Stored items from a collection
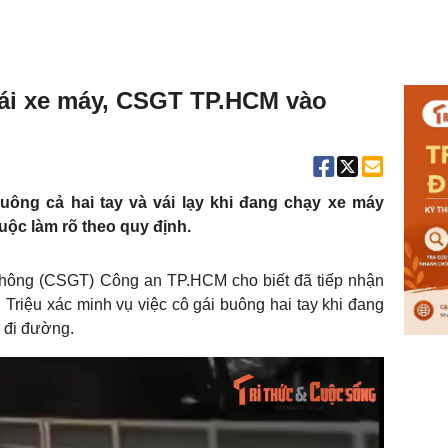
lái xe máy, CSGT TP.HCM vào
buông cả hai tay và vái lạy khi đang chạy xe máy
ộc làm rõ theo quy định.
thông (CSGT) Công an TP.HCM cho biết đã tiếp nhận
Triệu xác minh vụ việc cô gái buông hai tay khi đang
i đi đường.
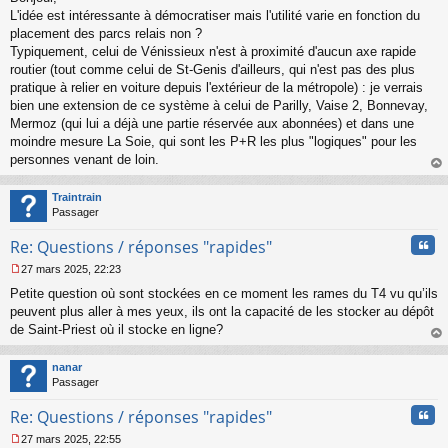
s
L'idée est intéressante à démocratiser mais l'utilité varie en fonction du
s
placement des parcs relais non ?
a
Typiquement, celui de Vénissieux n'est à proximité d'aucun axe rapide
g
routier (tout comme celui de St-Genis d'ailleurs, qui n'est pas des plus
e
pratique à relier en voiture depuis l'extérieur de la métropole) : je verrais
n
o
bien une extension de ce système à celui de Parilly, Vaise 2, Bonnevay,
n
Mermoz (qui lui a déjà une partie réservée aux abonnées) et dans une
l
moindre mesure La Soie, qui sont les P+R les plus "logiques" pour les
u
personnes venant de loin.
au
t
Traintrain
Passager
Cita
Re: Questions / réponses "rapides"
27 mars 2025, 22:23
M
Petite question où sont stockées en ce moment les rames du T4 vu qu’ils
e
s
peuvent plus aller à mes yeux, ils ont la capacité de les stocker au dépôt
s
de Saint-Priest où il stocke en ligne?
a
au
g
t
nanar
e
Passager
n
o
Cita
Re: Questions / réponses "rapides"
n
l
27 mars 2025, 22:55
u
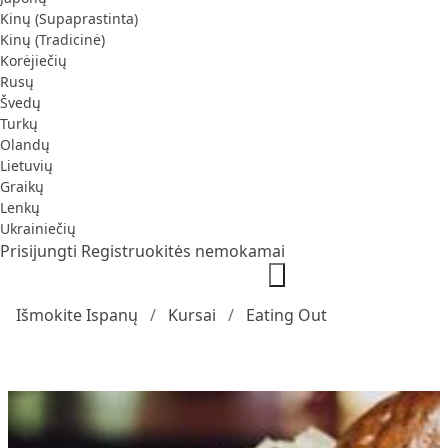
Kinų (Supaprastinta)
Kinų (Tradicinė)
Korėjiečių
Rusų
Švedų
Turkų
Olandų
Lietuvių
Graikų
Lenkų
Ukrainiečių
Prisijungti
Registruokitės nemokamai
Išmokite Ispanų
Kursai
Eating Out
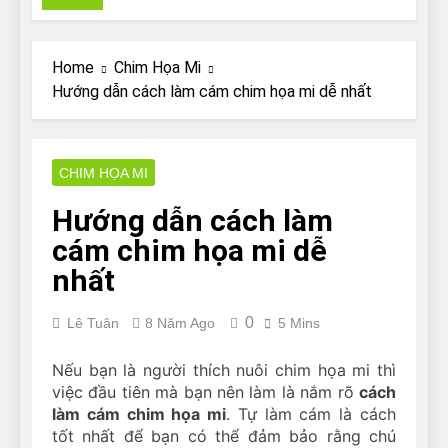
Pit Bull rescue story
7 Năm Ago
Why Do Bulldogs Snore?
Home
Chim Họa Mi
And How to Minimize It!
Hướng dẫn cách làm cám chim họa mi dễ nhất
7 Năm Ago
Are Bulldogs Lazy? Not as
much as you think and here’s
why!
CHIM HỌA MI
7 Năm Ago
Do Bulldogs Fart? Yes! And
Hướng dẫn cách làm
How to Stop It!
cám chim họa mi dễ
7 Năm Ago
The Ultimate Guide to What
nhất
Bulldogs Can (and can’t) Eat
7 Năm Ago
0
Lê Tuân
8 Năm Ago
5 Mins
Bulldog Anal Gland Problem
and How to Treat It
Nếu bạn là người thích nuôi chim họa mi thì
7 Năm Ago
việc đầu tiên mà bạn nên làm là nắm rõ
cách
Can Bulldogs Run Long
làm cám chim họa mi
. Tự làm cám là cách
Distances?
tốt nhất để bạn có thể đảm bảo rằng chú
7 Năm Ago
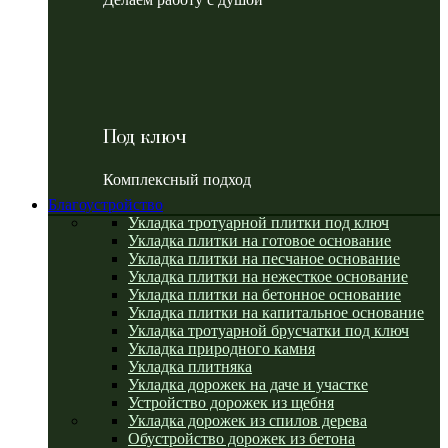
Под ключ
Комплексный подход
Благоустройство
Укладка тротуарной плитки под ключ
Укладка плитки на готовое основание
Укладка плитки на песчаное основание
Укладка плитки на нежесткое основание
Укладка плитки на бетонное основание
Укладка плитки на капитальное основание
Укладка тротуарной брусчатки под ключ
Укладка природного камня
Укладка плитняка
Укладка дорожек на даче и участке
Устройство дорожек из щебня
Укладка дорожек из спилов дерева
Обустройство дорожек из бетона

▸ WORK TASK:
Which lines of the records hold the string "плитки"? Copy each one.

▸ ANSWER TO THIS EXERCISE:
Укладка тротуарной плитки под ключ
Укладка плитки на готовое основание
Укладка плитки на песчаное основание
Укладка плитки на нежесткое основание
Укладка плитки на бетонное основание
Укладка плитки на капитальное основание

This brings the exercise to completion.